Wilna Splivalo
1915-2004

Theme/Style – Modernism, still lifes

Media – Sculptures in clay, plaster and bronze

Artistic Focus – A world-class sculptor before the age of 20, Wilna Splivalo was regarded as a prodigy by her instructors. For reasons unknown, her career was a short one, and her fluid, well-proportioned statues are quite rare.

Career Highlights –

• Wilna Splivalo was born in San Francisco in 1915, into a wealthy and prominent California family. Raised in San Rafael in Marin County, she attended the city’s Dominican Convent.
• By age 17 Splivalo was studying art at the Académie Julian in Paris with Charles-Albert Walhain. She had only been working in clay for six months when her sculpture entitled Cowboy de California, depicting a rider on a bucking bronco, was accepted for exhibition in the 1933 Paris Salon. The youngest person ever to participate in the Salon, she was to exhibit there again in 1934, with a second cowboy sculpture entitled The Outlaw.
• Later in 1934 Splivalo returned to California, marking her twentieth Atlantic crossing by the age of 18. Within a month of her arrival, she was in competition with famed San Francisco sculptor Beniamino Bufano over which of their statues of St. Francis of Assisi would be chosen for the city by its art commission.
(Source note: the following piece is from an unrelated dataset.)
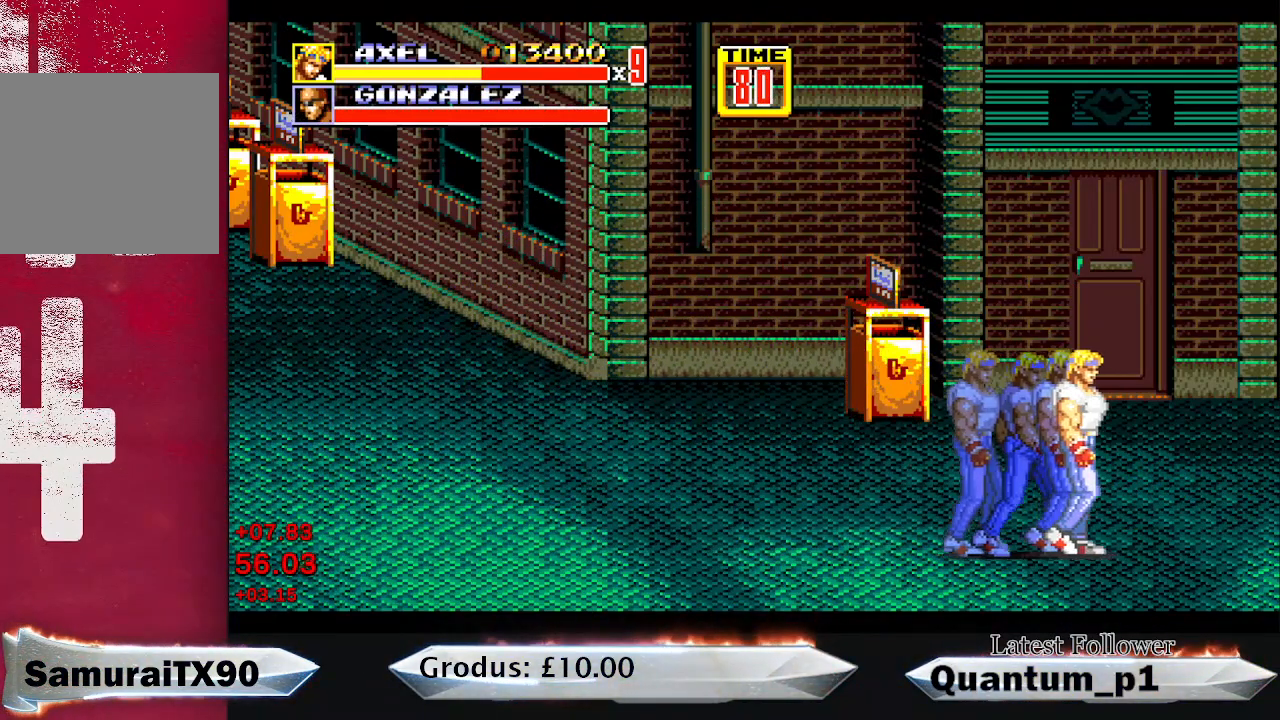
{"buttons": ["DPAD_RIGHT"], "button_events": []}
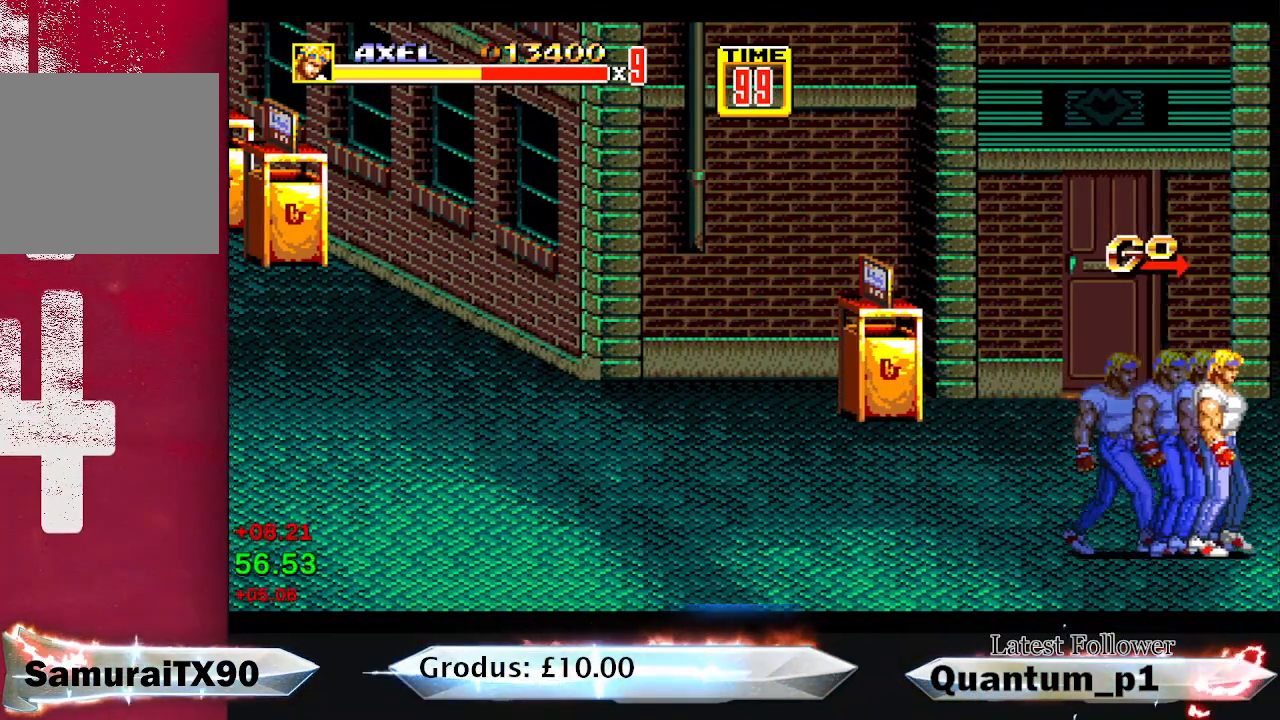
{"buttons": ["DPAD_UP"], "button_events": [[183, "DPAD_UP", "down"], [300, "DPAD_RIGHT", "up"], [350, "DPAD_LEFT", "down"], [500, "DPAD_LEFT", "up"]]}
Ultimately the commission ruled in favor of the 22-foot Bufano piece, but in 1935 Splivalo's third sculpture to be accepted to the Paris Salon was a four-foot figure of St. Francis.
• Splivalo exhibited her sculptures in San Francisco in late 1935, at the home of local executive Carl Henry; and in 1936 her works were exhibited in Pasadena.
• It was in Pasadena that her sculptures were noticed by people in the Hollywood film industry, and the 21-year-old Splivalo took a job in the plaster department of Warner Bros.-First National Studios, creating sculptures for movie sets.
• In 1940 Splivalo exhibited with the Society for Sanity in Art at the California Palace of the Legion of Honor in San Francisco, where her Head of Christ drew the attention of local art critics.
• Little is known of Splivalo’s activities after 1940. She eventually married William Bonzi and settled in Oregon.
• Wilna Splivalo Bonzi passed away in Newberg, Oregon in 2004.